_Assigned task_:
Pictures appear among the records. Write out all else exactly as it stands.
------------------------------------------------
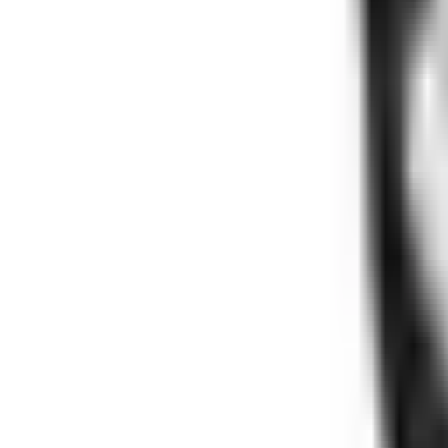
0
€
EUR
NL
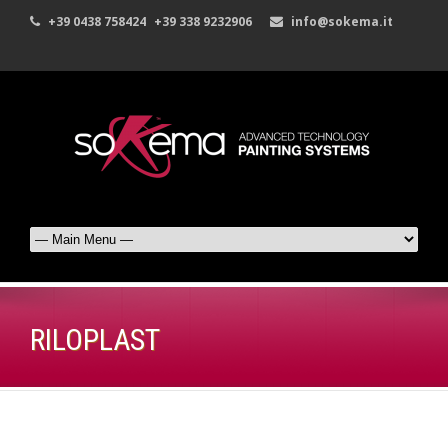
+39 0438 758424
+39 338 9232906
info@sokema.it
RILOPLAST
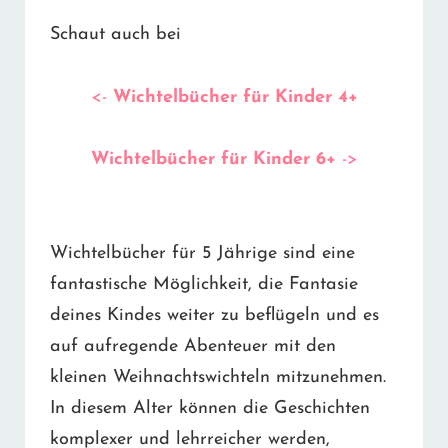
Schaut auch bei
<-
Wichtelbücher für Kinder 4+
Wichtelbücher für Kinder 6+
->
Wichtelbücher für 5 Jährige sind eine
fantastische Möglichkeit, die Fantasie
deines Kindes weiter zu beflügeln und es
auf aufregende Abenteuer mit den
kleinen Weihnachtswichteln mitzunehmen.
In diesem Alter können die Geschichten
komplexer und lehrreicher werden,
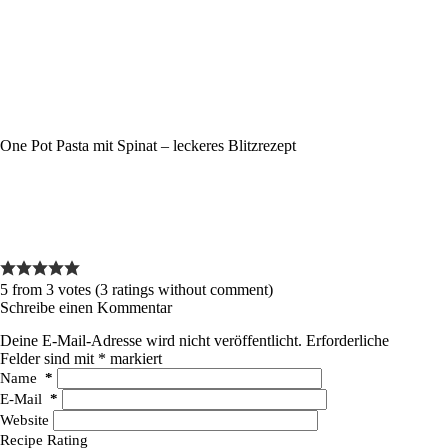
One Pot Pasta mit Spinat – leckeres Blitzrezept
5 from 3 votes (
3 ratings without comment
)
Schreibe einen Kommentar
Deine E-Mail-Adresse wird nicht veröffentlicht.
Erforderliche
Felder sind mit
*
markiert
Name
*
E-Mail
*
Website
Recipe Rating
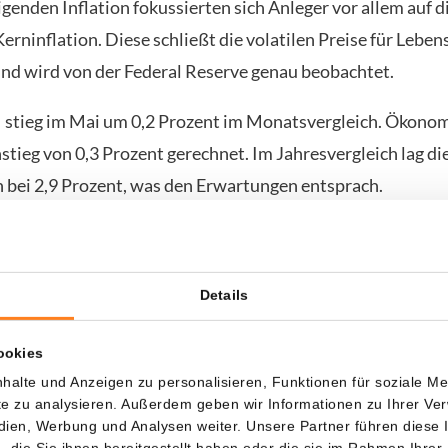
igenden Inflation fokussierten sich Anleger vor allem auf d
rninflation. Diese schließt die volatilen Preise für Leben
und wird von der Federal Reserve genau beobachtet.
 stieg im Mai um 0,2 Prozent im Monatsvergleich. Ökono
stieg von 0,3 Prozent gerechnet. Im Jahresvergleich lag di
n bei 2,9 Prozent, was den Erwartungen entsprach.
igere Monatswert wurde von Anlegern als positives Signal
. Er deutet darauf hin, dass der zugrunde liegende Prei
Details
k ansteigt als befürchtet. Unmittelbar nach der Veröffentl
 Bitcoin-Kurs von etwa 61.000 Dollar auf fast 61.900 Dolla
ookies
em Prozent innerhalb weniger Minuten.
halte und Anzeigen zu personalisieren, Funktionen für soziale M
ite zu analysieren. Außerdem geben wir Informationen zu Ihrer V
edien, Werbung und Analysen weiter. Unsere Partner führen diese
die Sie ihnen bereitgestellt haben oder die sie im Rahmen Ihrer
------------------------------------------------
_Response for this exercise_:
0
€
EUR
NL
+39 0438 758424
+39 338 9232906
info@sokema.it
RILOPLAST
Schaut auch bei
<-
Wichtelbücher für Kinder 4+
Wichtelbücher für Kinder 6+
->
Wichtelbücher für 5 Jährige sind eine
fantastische Möglichkeit, die Fantasie
deines Kindes weiter zu beflügeln und es
auf aufregende Abenteuer mit den
kleinen Weihnachtswichteln mitzunehmen.
In diesem Alter können die Geschichten
komplexer und lehrreicher werden,
One Pot Pasta mit Spinat – leckeres Blitzrezept
5 from 3 votes (
3 ratings without comment
)
Schreibe einen Kommentar
Deine E-Mail-Adresse wird nicht veröffentlicht.
Erforderliche
Felder sind mit
*
markiert
Name
*
E-Mail
*
Website
Recipe Rating
igenden Inflation fokussierten sich Anleger vor allem auf d
rninflation. Diese schließt die volatilen Preise für Leben
und wird von der Federal Reserve genau beobachtet.
 stieg im Mai um 0,2 Prozent im Monatsvergleich. Ökono
stieg von 0,3 Prozent gerechnet. Im Jahresvergleich lag di
n bei 2,9 Prozent, was den Erwartungen entsprach.
igere Monatswert wurde von Anlegern als positives Signal
. Er deutet darauf hin, dass der zugrunde liegende Prei
Details
k ansteigt als befürchtet. Unmittelbar nach der Veröffentl
 Bitcoin-Kurs von etwa 61.000 Dollar auf fast 61.900 Dolla
ookies
em Prozent innerhalb weniger Minuten.
halte und Anzeigen zu personalisieren, Funktionen für soziale M
ite zu analysieren. Außerdem geben wir Informationen zu Ihrer V
edien, Werbung und Analysen weiter. Unsere Partner führen diese
die Sie ihnen bereitgestellt haben oder die sie im Rahmen Ihrer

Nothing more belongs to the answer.